* WHAT THIS TASK INVOLVES
Nothing should change. Output the data exactly.

● ● ●

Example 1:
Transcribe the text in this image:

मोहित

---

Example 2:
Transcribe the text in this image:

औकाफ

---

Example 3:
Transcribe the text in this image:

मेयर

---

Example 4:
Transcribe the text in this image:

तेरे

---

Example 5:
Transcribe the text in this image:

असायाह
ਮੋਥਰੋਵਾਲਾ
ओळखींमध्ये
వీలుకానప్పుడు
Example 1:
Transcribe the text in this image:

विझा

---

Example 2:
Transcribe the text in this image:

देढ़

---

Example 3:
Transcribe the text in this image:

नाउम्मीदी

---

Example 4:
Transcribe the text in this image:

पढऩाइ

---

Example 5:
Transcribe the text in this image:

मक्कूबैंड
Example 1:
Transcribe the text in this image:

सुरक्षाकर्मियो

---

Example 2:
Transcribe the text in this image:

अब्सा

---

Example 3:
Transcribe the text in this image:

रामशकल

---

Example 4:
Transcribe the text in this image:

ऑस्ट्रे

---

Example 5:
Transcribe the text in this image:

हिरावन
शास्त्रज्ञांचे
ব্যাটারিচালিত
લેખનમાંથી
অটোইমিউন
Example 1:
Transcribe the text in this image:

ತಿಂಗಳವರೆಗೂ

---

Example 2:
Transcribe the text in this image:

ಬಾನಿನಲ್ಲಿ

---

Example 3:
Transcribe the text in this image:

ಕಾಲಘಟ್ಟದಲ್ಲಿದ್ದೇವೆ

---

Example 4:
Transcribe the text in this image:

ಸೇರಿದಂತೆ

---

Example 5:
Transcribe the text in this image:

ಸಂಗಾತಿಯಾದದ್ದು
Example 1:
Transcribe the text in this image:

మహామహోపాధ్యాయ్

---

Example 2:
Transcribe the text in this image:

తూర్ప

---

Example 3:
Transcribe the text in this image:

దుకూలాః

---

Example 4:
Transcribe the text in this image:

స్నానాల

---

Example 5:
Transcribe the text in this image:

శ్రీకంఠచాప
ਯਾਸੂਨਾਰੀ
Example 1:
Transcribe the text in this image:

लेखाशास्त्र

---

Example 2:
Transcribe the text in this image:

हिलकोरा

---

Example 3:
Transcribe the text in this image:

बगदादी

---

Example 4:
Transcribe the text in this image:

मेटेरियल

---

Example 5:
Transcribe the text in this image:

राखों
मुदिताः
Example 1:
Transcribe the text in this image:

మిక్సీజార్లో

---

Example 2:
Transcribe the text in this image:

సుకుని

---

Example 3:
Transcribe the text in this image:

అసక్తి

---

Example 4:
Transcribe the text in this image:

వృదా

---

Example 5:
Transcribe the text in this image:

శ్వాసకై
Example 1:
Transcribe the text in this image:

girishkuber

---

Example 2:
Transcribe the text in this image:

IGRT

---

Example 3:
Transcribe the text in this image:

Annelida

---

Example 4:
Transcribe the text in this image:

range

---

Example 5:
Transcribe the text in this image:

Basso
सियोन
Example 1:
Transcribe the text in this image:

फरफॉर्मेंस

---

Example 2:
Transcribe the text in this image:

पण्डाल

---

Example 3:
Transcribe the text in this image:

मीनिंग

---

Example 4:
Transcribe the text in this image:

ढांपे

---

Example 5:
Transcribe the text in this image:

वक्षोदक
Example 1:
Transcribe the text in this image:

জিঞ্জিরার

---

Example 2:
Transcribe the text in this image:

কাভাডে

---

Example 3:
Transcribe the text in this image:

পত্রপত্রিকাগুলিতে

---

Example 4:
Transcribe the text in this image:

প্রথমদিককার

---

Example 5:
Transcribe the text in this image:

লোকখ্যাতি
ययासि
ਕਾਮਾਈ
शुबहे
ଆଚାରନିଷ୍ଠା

● ● ●

* TASK ANSWER
Example 1:
Transcribe the text in this image:

मोहित

---

Example 2:
Transcribe the text in this image:

औकाफ

---

Example 3:
Transcribe the text in this image:

मेयर

---

Example 4:
Transcribe the text in this image:

तेरे

---

Example 5:
Transcribe the text in this image:

असायाह
ਮੋਥਰੋਵਾਲਾ
ओळखींमध्ये
వీలుకానప్పుడు
Example 1:
Transcribe the text in this image:

विझा

---

Example 2:
Transcribe the text in this image:

देढ़

---

Example 3:
Transcribe the text in this image:

नाउम्मीदी

---

Example 4:
Transcribe the text in this image:

पढऩाइ

---

Example 5:
Transcribe the text in this image:

मक्कूबैंड
Example 1:
Transcribe the text in this image:

सुरक्षाकर्मियो

---

Example 2:
Transcribe the text in this image:

अब्सा

---

Example 3:
Transcribe the text in this image:

रामशकल

---

Example 4:
Transcribe the text in this image:

ऑस्ट्रे

---

Example 5:
Transcribe the text in this image:

हिरावन
शास्त्रज्ञांचे
ব্যাটারিচালিত
લેખનમાંથી
অটোইমিউন
Example 1:
Transcribe the text in this image:

ತಿಂಗಳವರೆಗೂ

---

Example 2:
Transcribe the text in this image:

ಬಾನಿನಲ್ಲಿ

---

Example 3:
Transcribe the text in this image:

ಕಾಲಘಟ್ಟದಲ್ಲಿದ್ದೇವೆ

---

Example 4:
Transcribe the text in this image:

ಸೇರಿದಂತೆ

---

Example 5:
Transcribe the text in this image:

ಸಂಗಾತಿಯಾದದ್ದು
Example 1:
Transcribe the text in this image:

మహామహోపాధ్యాయ్

---

Example 2:
Transcribe the text in this image:

తూర్ప

---

Example 3:
Transcribe the text in this image:

దుకూలాః

---

Example 4:
Transcribe the text in this image:

స్నానాల

---

Example 5:
Transcribe the text in this image:

శ్రీకంఠచాప
ਯਾਸੂਨਾਰੀ
Example 1:
Transcribe the text in this image:

लेखाशास्त्र

---

Example 2:
Transcribe the text in this image:

हिलकोरा

---

Example 3:
Transcribe the text in this image:

बगदादी

---

Example 4:
Transcribe the text in this image:

मेटेरियल

---

Example 5:
Transcribe the text in this image:

राखों
मुदिताः
Example 1:
Transcribe the text in this image:

మిక్సీజార్లో

---

Example 2:
Transcribe the text in this image:

సుకుని

---

Example 3:
Transcribe the text in this image:

అసక్తి

---

Example 4:
Transcribe the text in this image:

వృదా

---

Example 5:
Transcribe the text in this image:

శ్వాసకై
Example 1:
Transcribe the text in this image:

girishkuber

---

Example 2:
Transcribe the text in this image:

IGRT

---

Example 3:
Transcribe the text in this image:

Annelida

---

Example 4:
Transcribe the text in this image:

range

---

Example 5:
Transcribe the text in this image:

Basso
सियोन
Example 1:
Transcribe the text in this image:

फरफॉर्मेंस

---

Example 2:
Transcribe the text in this image:

पण्डाल

---

Example 3:
Transcribe the text in this image:

मीनिंग

---

Example 4:
Transcribe the text in this image:

ढांपे

---

Example 5:
Transcribe the text in this image:

वक्षोदक
Example 1:
Transcribe the text in this image:

জিঞ্জিরার

---

Example 2:
Transcribe the text in this image:

কাভাডে

---

Example 3:
Transcribe the text in this image:

পত্রপত্রিকাগুলিতে

---

Example 4:
Transcribe the text in this image:

প্রথমদিককার

---

Example 5:
Transcribe the text in this image:

লোকখ্যাতি
ययासि
ਕਾਮਾਈ
शुबहे
ଆଚାରନିଷ୍ଠା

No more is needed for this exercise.